Americana: Descriptive Geography of Palestine by Joseph Schwartz

Philadelphia, 1850
 
 
This book was translated from its original Hebrew title Tevu’os Ha’aretz into English by Rabbi Isaac Leeser.
 Rabbi Joseph Schwartz (1805-1865) was a brilliant scholar and prolific author who conducted extensive research on Eretz Yisrael in his era. The original Hebrew book, entitled Tevu’os Ha’aretz, presents a current geographical and historical description of the Holy Land, was first printed in Jerusalem in 1845 and translated into English five years later.
This swift rendition of the book into English and its publication in the United States is testimony to the interest and affinity that American Jewry felt toward their homeland in Israel.

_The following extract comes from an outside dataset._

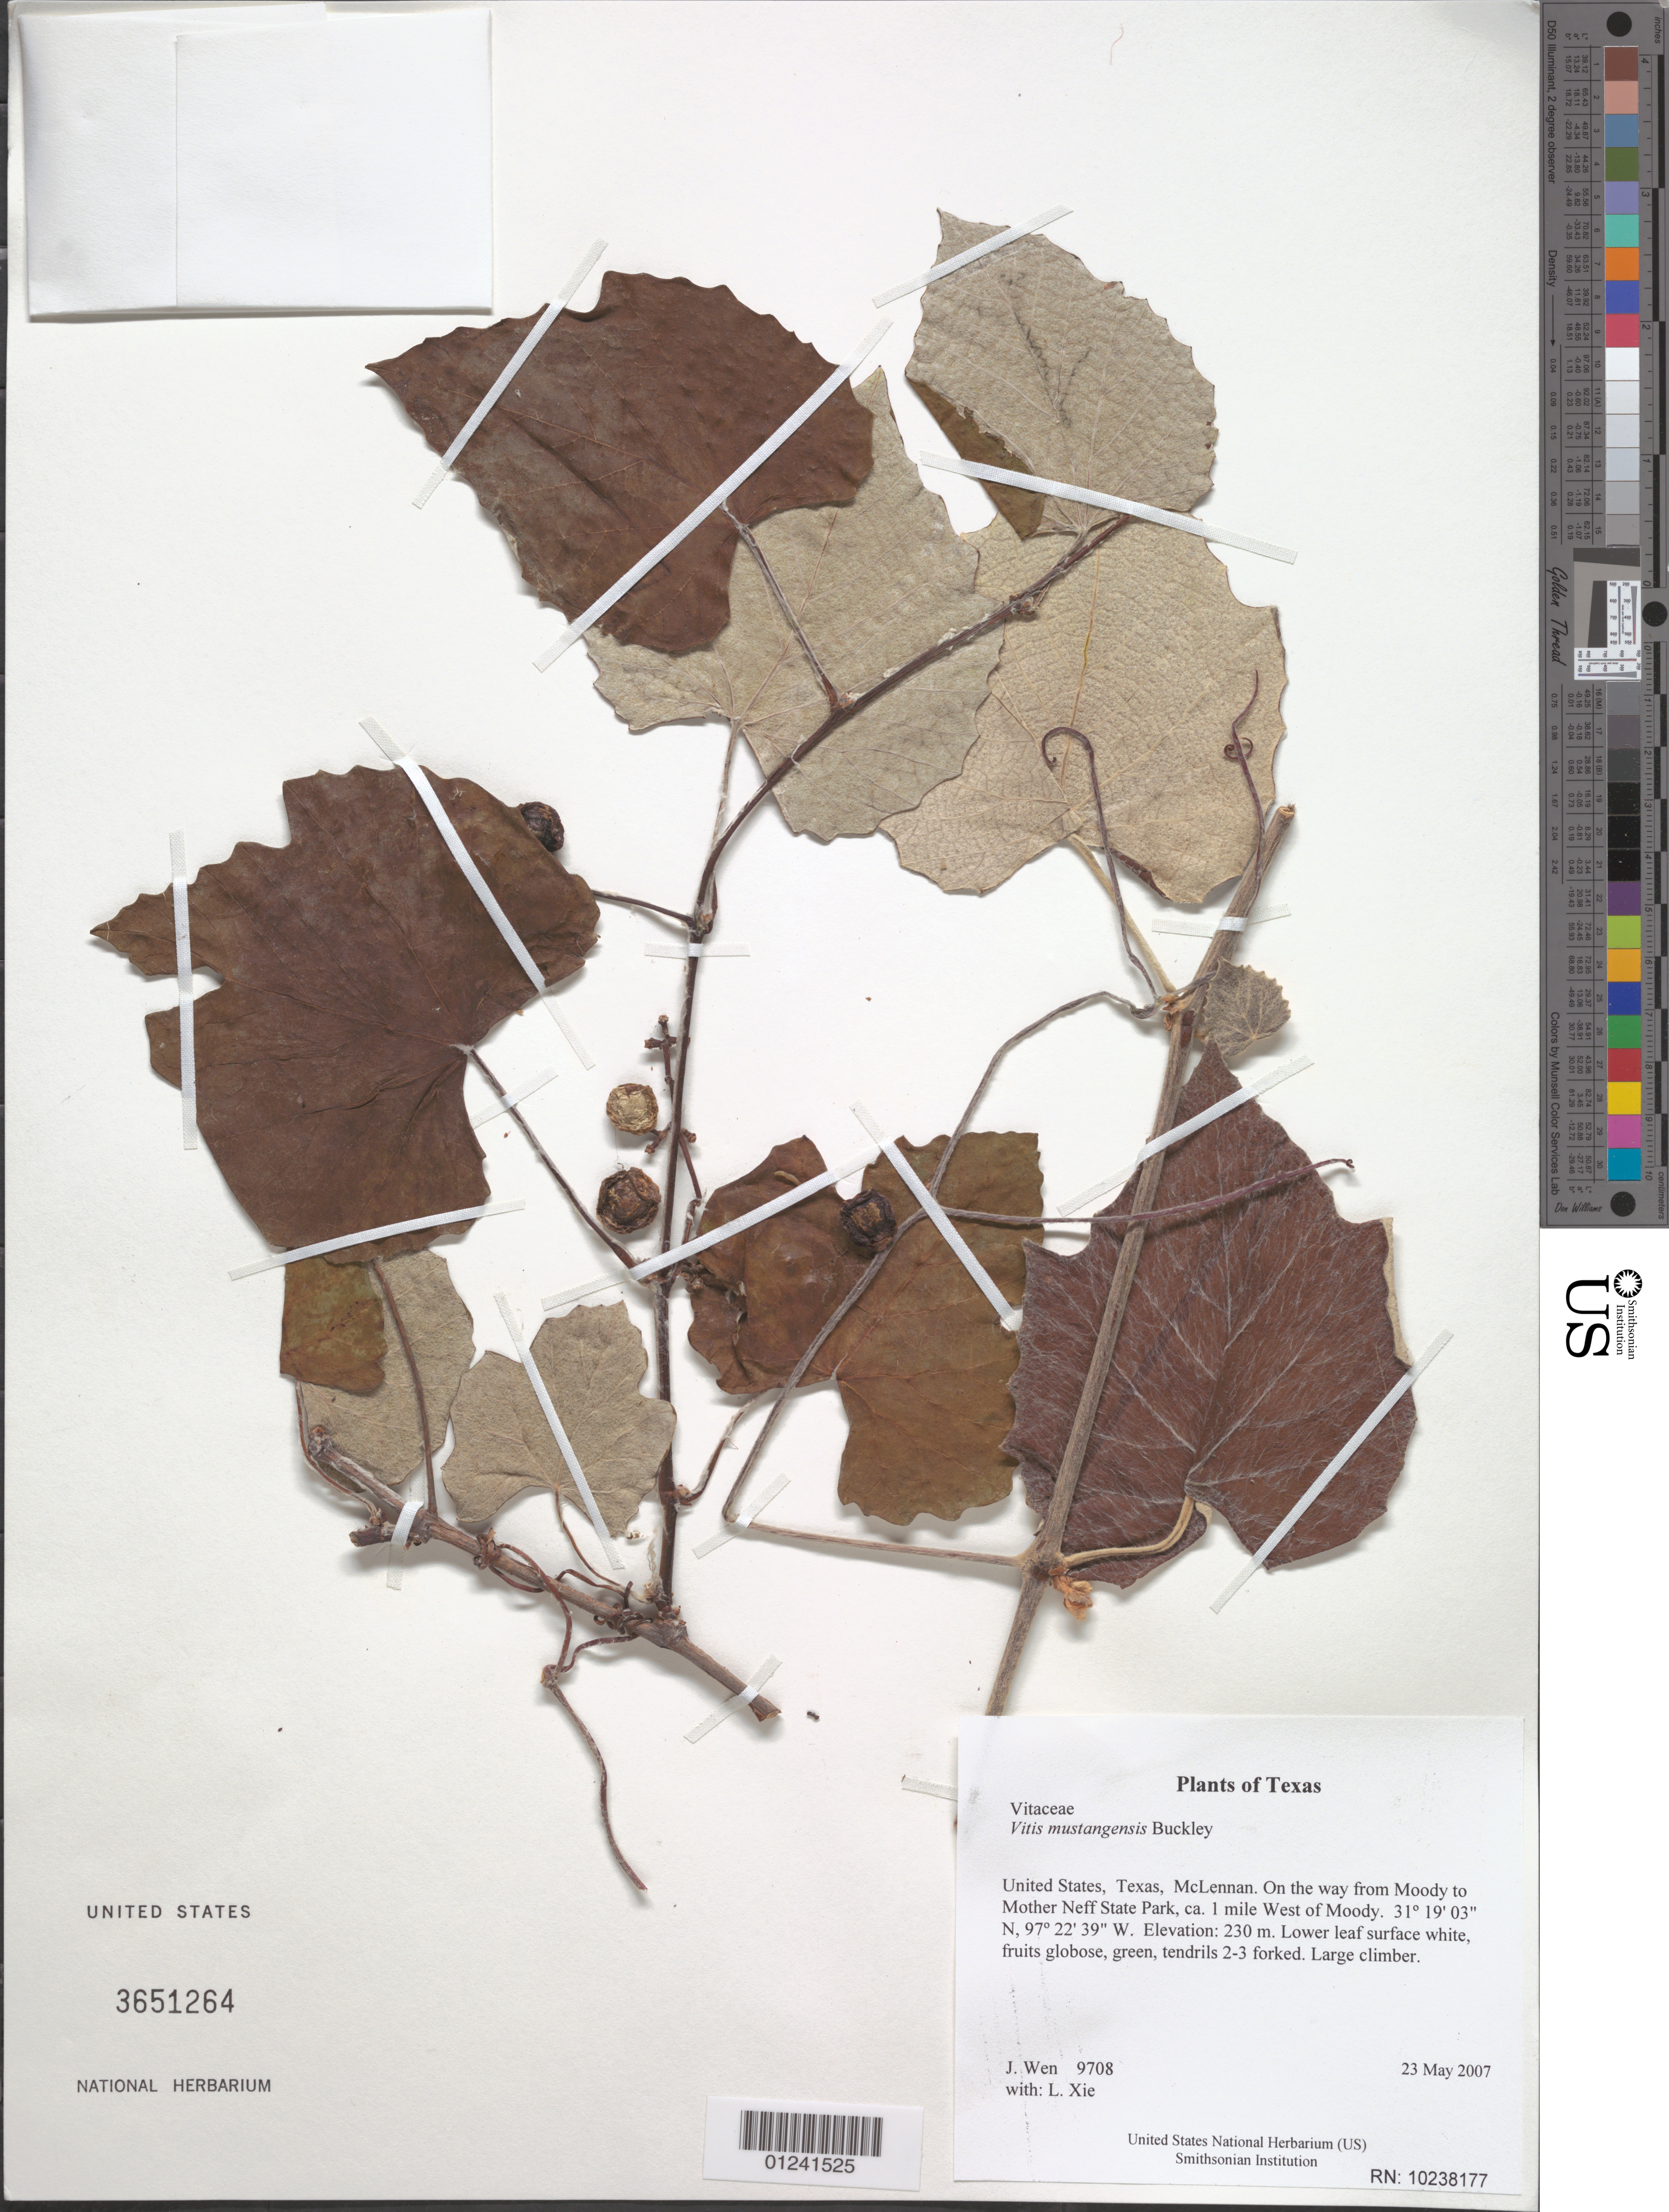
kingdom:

In 1825 at the age of only 19,
Isaac Leeser (1806-1868) emigrated from his native Germany to the United States where he served for many years as a chazzan and later as rabbi of Congregation Mikveh Israel in Philadelphia. Leeser was a vehement opponent of secularization and use of Christian translations of the Bible . He was thus the first to translate the Torah into English on behalf of American Jewry without referring to prior translations of the Old Testament. His translation of the Chumash and siddur had a major impact on the future translation of dozens of fundamental Jewish works in the United States, and he was instrumental in founding the Jewish press of America and a Hebrew seminary in 1847.
The book includes two maps of Israel drawn by the author himself, as well as 14 picture panels.